Y con el crujido de las ruedas sobre la tierra húmeda, seguimos adelante, adentrándonos más en la oscuridad de la noche.

[...]

El carruaje se detuvo de golpe, sacudiendo todo a su paso. Sentí cómo mi cuerpo se inclinaba ligeramente hacia adelante, y antes de que pudiera reaccionar, escuché un suspiro adormilado a mi lado.

Navier.

Volteé de inmediato y la vi moviéndose con pesadez, despertando por la abrupta frenada. Su cabeza, que había estado recargada contra la ventana, ahora se enderezaba lentamente, y sus ojos, aún borrosos por el sueño, me buscaron con confusión.

—¿Qué sucede...? —murmuró con voz somnolienta.

No lo pensé dos veces. Llevé una mano a su hombro y le hablé con firmeza.

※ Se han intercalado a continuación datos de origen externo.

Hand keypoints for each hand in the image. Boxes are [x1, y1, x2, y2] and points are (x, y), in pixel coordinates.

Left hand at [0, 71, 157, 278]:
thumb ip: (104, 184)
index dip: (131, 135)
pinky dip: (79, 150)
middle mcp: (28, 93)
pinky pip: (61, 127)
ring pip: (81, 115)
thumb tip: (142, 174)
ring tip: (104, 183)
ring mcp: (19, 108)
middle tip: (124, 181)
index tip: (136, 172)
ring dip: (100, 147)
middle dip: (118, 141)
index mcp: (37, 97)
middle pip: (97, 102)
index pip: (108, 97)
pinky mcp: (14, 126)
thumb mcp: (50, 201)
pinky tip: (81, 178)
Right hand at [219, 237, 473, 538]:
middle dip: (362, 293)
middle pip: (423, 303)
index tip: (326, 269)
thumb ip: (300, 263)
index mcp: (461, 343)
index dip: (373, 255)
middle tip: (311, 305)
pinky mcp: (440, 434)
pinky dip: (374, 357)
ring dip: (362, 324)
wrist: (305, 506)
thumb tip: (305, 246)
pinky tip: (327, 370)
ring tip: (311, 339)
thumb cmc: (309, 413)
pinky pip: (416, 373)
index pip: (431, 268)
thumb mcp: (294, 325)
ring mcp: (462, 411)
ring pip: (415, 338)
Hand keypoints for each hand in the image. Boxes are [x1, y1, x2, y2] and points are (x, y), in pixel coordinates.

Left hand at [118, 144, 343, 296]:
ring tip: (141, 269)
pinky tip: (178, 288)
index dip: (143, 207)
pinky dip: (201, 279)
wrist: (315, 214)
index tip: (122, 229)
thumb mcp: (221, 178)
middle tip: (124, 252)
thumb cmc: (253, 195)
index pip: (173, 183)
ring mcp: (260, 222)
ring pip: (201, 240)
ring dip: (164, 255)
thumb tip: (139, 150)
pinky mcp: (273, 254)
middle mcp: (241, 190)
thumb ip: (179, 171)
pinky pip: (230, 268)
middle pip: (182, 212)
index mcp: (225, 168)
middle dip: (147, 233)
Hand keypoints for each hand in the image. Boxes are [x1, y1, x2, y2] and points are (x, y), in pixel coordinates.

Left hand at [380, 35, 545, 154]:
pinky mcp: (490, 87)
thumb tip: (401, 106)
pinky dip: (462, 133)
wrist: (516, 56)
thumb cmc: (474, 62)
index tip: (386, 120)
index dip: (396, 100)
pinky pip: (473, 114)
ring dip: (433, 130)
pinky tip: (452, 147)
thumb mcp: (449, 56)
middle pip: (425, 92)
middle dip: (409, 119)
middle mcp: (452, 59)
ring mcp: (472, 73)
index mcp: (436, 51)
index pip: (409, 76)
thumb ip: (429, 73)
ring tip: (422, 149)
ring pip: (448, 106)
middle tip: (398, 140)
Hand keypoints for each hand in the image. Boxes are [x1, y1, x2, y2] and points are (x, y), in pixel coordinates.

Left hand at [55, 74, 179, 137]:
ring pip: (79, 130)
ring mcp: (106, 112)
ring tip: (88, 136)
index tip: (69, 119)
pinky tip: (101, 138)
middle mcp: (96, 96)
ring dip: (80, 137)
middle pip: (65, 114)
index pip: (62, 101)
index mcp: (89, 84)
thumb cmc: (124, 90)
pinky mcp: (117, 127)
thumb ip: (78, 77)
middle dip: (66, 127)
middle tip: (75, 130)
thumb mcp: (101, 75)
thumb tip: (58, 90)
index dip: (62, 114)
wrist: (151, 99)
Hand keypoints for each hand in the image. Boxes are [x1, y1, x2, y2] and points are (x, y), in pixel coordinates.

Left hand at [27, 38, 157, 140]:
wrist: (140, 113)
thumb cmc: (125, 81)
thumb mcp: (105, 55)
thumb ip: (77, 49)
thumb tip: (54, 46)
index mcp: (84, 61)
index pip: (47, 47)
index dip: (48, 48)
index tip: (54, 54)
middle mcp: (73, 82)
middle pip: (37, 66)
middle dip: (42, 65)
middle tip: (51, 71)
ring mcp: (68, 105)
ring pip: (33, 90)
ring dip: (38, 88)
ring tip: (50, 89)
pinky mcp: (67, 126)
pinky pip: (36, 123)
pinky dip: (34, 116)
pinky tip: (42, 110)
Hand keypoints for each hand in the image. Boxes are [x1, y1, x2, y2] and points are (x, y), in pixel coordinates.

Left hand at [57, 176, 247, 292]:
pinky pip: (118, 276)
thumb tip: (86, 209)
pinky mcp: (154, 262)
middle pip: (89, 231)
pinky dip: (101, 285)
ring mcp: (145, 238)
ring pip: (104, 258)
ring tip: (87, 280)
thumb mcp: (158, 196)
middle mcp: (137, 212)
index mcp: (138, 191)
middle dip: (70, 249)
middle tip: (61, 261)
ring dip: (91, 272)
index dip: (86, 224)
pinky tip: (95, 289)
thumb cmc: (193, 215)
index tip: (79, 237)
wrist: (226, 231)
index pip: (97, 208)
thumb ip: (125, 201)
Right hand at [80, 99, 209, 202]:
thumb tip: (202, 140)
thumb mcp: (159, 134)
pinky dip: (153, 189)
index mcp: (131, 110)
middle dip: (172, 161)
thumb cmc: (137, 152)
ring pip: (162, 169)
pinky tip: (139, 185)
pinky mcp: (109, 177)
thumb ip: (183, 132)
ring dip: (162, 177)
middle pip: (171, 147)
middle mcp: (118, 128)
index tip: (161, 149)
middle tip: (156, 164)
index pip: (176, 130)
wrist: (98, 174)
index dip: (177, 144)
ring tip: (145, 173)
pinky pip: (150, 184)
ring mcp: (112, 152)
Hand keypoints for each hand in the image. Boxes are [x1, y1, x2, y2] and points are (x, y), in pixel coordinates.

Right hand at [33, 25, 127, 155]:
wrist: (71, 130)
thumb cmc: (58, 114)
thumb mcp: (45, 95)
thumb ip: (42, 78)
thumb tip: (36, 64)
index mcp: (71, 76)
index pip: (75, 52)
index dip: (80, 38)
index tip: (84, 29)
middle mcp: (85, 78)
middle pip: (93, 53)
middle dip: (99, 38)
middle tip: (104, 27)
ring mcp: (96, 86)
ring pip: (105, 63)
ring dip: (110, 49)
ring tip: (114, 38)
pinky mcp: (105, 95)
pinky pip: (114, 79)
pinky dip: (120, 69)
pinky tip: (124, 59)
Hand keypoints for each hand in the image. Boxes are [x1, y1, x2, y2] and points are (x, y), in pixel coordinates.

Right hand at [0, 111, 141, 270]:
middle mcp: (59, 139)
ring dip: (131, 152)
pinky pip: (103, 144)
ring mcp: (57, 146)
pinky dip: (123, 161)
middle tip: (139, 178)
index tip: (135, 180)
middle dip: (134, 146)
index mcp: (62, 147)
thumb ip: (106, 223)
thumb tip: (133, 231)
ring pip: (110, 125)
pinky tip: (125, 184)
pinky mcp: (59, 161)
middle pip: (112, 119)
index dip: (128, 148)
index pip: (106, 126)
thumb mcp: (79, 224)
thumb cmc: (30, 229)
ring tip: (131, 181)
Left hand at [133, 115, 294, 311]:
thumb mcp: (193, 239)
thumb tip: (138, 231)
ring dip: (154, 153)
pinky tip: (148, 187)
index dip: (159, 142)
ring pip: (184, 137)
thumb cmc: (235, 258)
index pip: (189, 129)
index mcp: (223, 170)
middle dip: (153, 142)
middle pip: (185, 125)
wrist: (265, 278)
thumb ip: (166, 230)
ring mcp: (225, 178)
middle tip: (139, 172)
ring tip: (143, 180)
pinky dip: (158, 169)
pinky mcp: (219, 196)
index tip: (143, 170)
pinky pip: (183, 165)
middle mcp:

—No te bajes del carruaje.

Dicho eso, empujé la puerta y bajé de un solo movimiento, cerrándola con fuerza tras de mí.

La brisa nocturna golpeó mi rostro de inmediato. El aire olía a humedad y a la vegetación densa del bosque. La luna, apenas visible entre las ramas, derramaba una luz pálida y fría sobre el camino.

Kosair y Karl ya estaban fuera. Ambos miraban hacia adelante con expresión tensa.

—¿Por qué nos detuvimos? —pregunté, acercándome a ellos.

Kosair señaló con la cabeza. Seguí su mirada y vi lo que los había obligado a frenar.

Un árbol caído bloqueaba el camino.

Mi mandíbula se tensó.

Era demasiado conveniente. Demasiado exacto.

Intercambié una mirada rápida con Kosair. Él ya había entendido lo mismo que yo.

—Podría ser una trampa —mascullé.

En ese instante, un silbido largo y melancólico se filtró entre los árboles, deslizándose como una advertencia a través de la oscuridad.

Kosair desenvainó su espada en el acto. Su hoja reflejó un destello plateado bajo la luna. Uno de los caballos de la guardia se agitó de repente, relinchando con fuerza. Tiró de las riendas, inquieto, golpeando el suelo con las patas delanteras.